* DOCUMENT TEXT *

But the thing is, there’s something about Red, White & Royal Blue that makes everything within its pages feel, well, not that implausible. This is a book of dreams, but the dreams it holds feel possible. People out there, like President Ellen Claremont, like Senator Rafael Luna (oh, Luna – if the book contains a secondary ‘love story,’ it’s the relationship between Alex and his mentor slash muse, which will rip your heart out and blow it up like a balloon), like Nora Holleran, like Percy Okonjo, like Princess Catherine – they exist. I know they do. What they want for the world is possible. What they could do with their power is possible.

What Red, White & Blue says to me – what it should say to every reader – is “You deserve this. You can have this. Do not settle for anything less than this.” Novels are guidebooks to the human condition, after all, and McQuiston is charting us a map of a better world.

While the events of the past few years have completely obliterated my faith in humanity as a whole, what they have taught me is how little facts alone hold up and how powerful the rhetoric that makes you feel seen and supported can be.

The proof is in those who got us into this mess – the people who are currently feeling seen and supported by the permission to discriminate that those in power are offering, not to mention the damage being done to and by the groups of people who think they’re being seen and supported but are in fact being used. We’ve seen the causality of rhetoric when used to lie and fearmonger.

But rhetoric in and of itself is not a dirty word. It is merely the art of persuasion, and if those capable of harnessing it for good can tap into the same power grid and spin not lies and fear, but truth and dreams; if they can grant us permission to hope again, put the feeling of it in our hands, our mouths, our hearts – well, with the right people telling the right stories, together we might be able to rewrite history. The first step is believing that we deserve it, that we can have it, that we can make a future where we don’t have to settle for anything less.

London’s Pride Parade took place this weekend, and in the summer of another world’s 2019, Henry Fox-Mountchristen-Windsor knows exactly who he is and exactly what he’s missing. Also commemorating 50 years of the gay rights movement, the Pride in London theme this year is ‘Jubilee,’ the ancient Biblical word now best known as a quintessentially British term to describe the special anniversaries of a monarch’s reign.

How cruel that must feel, how it must burn him, trapped in a closet the size of Windsor Castle. At Buckingham, where the parade passes by a stone’s throw away, or at home in Kensington a couple of miles across Hyde Park, his palaces are prisons. His life has never been his own for reasons that don’t begin or end with his sexuality, and that is where my bond with this book really begins.

I’ve always been moved by stories that deconstruct the private trauma of those who have to live in the public eye. And I think a lot of people are, it’s a story we tell a lot, quite sensitively, in many forms of fiction. Red, White & Royal Blue is one of these. The suffering that can accompany extreme privilege is a lot more complex than just #champagneproblems, although it’s easy to dismiss on the grand scale of poverty and oppression.

* ASSIGNMENT *
According to the essay on Red, White & Royal Blue, what is the theme of this year's Pride in London?

* Items drawn from a dataset *

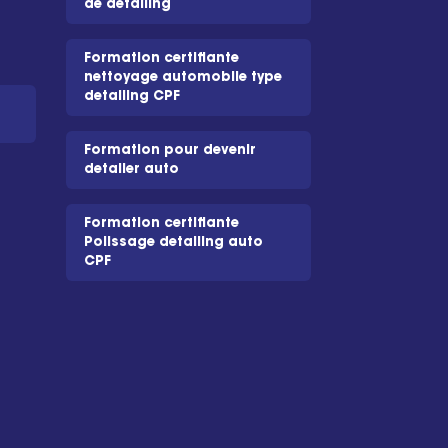
de detailing
Formation certifiante
nettoyage automobile type
detailing CPF
Formation pour devenir
detailer auto
Formation certifiante
Polissage detailing auto
CPF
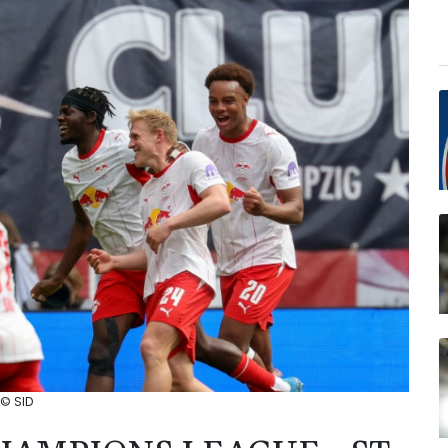
 © SID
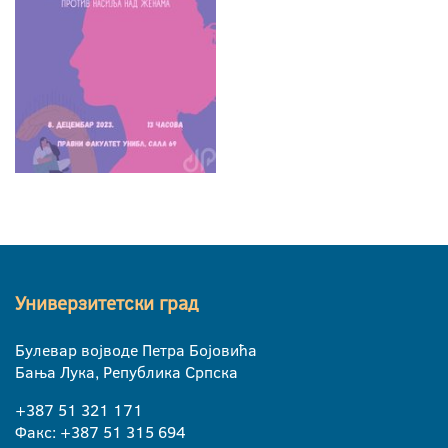
Универзитетски град
Булевар војводе Петра Бојовића
Бања Лука, Република Српска
+387 51 321 171
Факс: +387 51 315 694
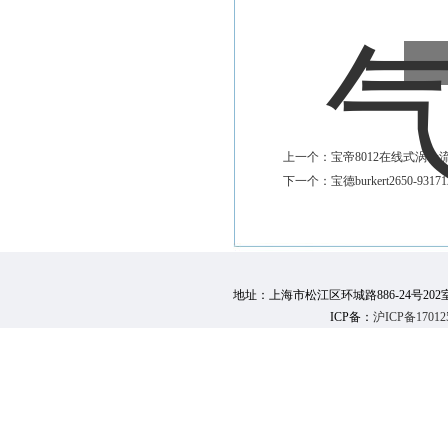
上一个：
宝帝8012在线式涡轮流量计b
下一个：
宝德burkert2650-93
地址：上海市松江区环城路886-24号202室 邮 编：
ICP备：
沪ICP备17012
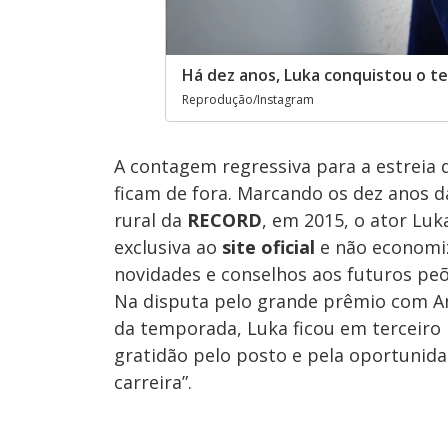
Há dez anos, Luka conquistou o te
Reprodução/Instagram
A contagem regressiva para a estreia
ficam de fora. Marcando os dez anos d
rural da
RECORD
, em 2015, o ator Lu
exclusiva ao
site oficial
e não economiz
novidades e conselhos aos futuros peõ
Na disputa pelo grande prêmio com A
da temporada, Luka ficou em terceiro
gratidão pelo posto e pela oportunid
carreira”.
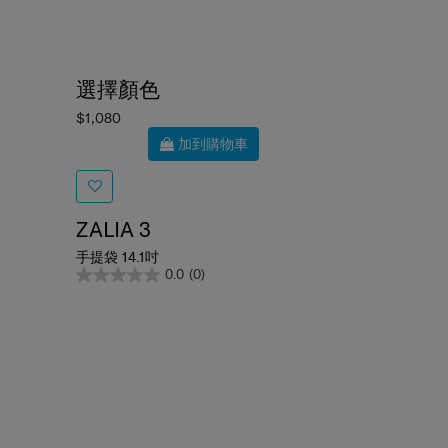
選擇顏色
$1,080
加到購物車
ZALIA 3
手提袋 14.1吋
0.0
(0)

* OUTPUT FOR THIS EXERCISE *
'Jubilee'